Waartoe zouden kleren, parafernalia, al de kleinigheden die we met ons mee sjouwen, anders dienen dan om ons te verbergen? Dat was de vraag waarmee ik uit 'Ways of being' kwam, de grote tentoonstelling van Aukje Koks in het Haagse GEM.
Het omgekeerde van de nieuwe kleren van de keizer. De keizer is verdwenen, van zijn kleren resten nog slechts afschaduwingen. Ik leerde de thema's en rekwisieten van het Theater Aukje Koks de laatste jaren een beetje kennen. Niet eenvoudig bij zo'n doortrapte illusioniste. Van haar rekwisieten weet je nooit hoe echt ze zijn. Er is veel trompe l'oeil. En ze zijn ook verder heel bedrieglijk.
De attributen zijn vooral die van man, vrouw en geld. De man vaak teruggebracht tot een kleerhanger, de resten van een overhemd, en zonnebril. De vrouw soms niet meer dan een passement met rijen totaal verschillende knopen.
Met deze aan- of afwezigheden van personages maak je geleidelijk kennis. Er zijn ritmische vermenigvuldigingen van zonnebrillen, serpentines, hemdsmouwen.
Ook het medium blijft daarbij consequent onzeker. Een kader kan een gouden lintje zijn, in stof of verf. De luxaflex (Undertones, 2011) en de handschoen net zo goed geschilderd als echt.
Een afbeelding is nooit zomaar een afbeelding op papier of doek.
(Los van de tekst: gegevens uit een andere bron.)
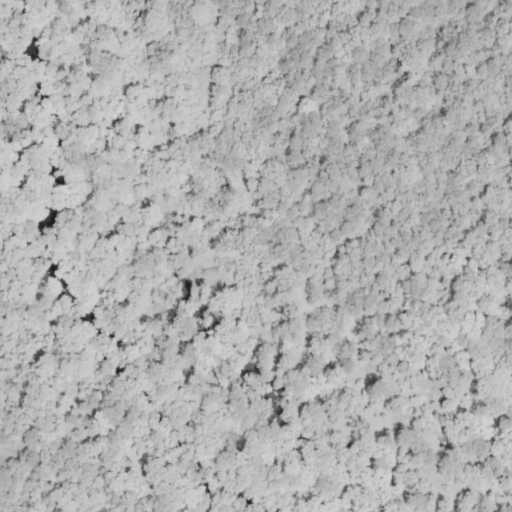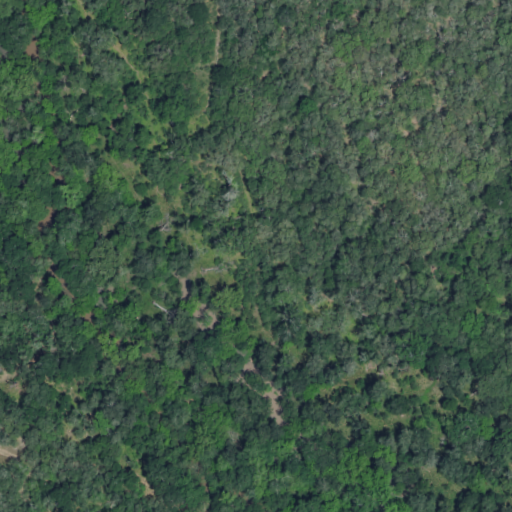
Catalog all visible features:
river: (81, 280)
Hij kan uitgeknipt en opgeplakt zijn, echt of in schijn.
De illusioniste laat zich bij vleugjes kennen in heel geestige titels als: Can I take your coat? A serious thought (2011, voor de paraplu in de donderbui), of Public property (voor het rudimentaire overhemd).
Letters zijn er ook, steeds in touwschrift. Het touw hoort tot de vaste attributen van Aukje Koks. Hoort sinds jaar en dag tot haar vaste raadselbagage.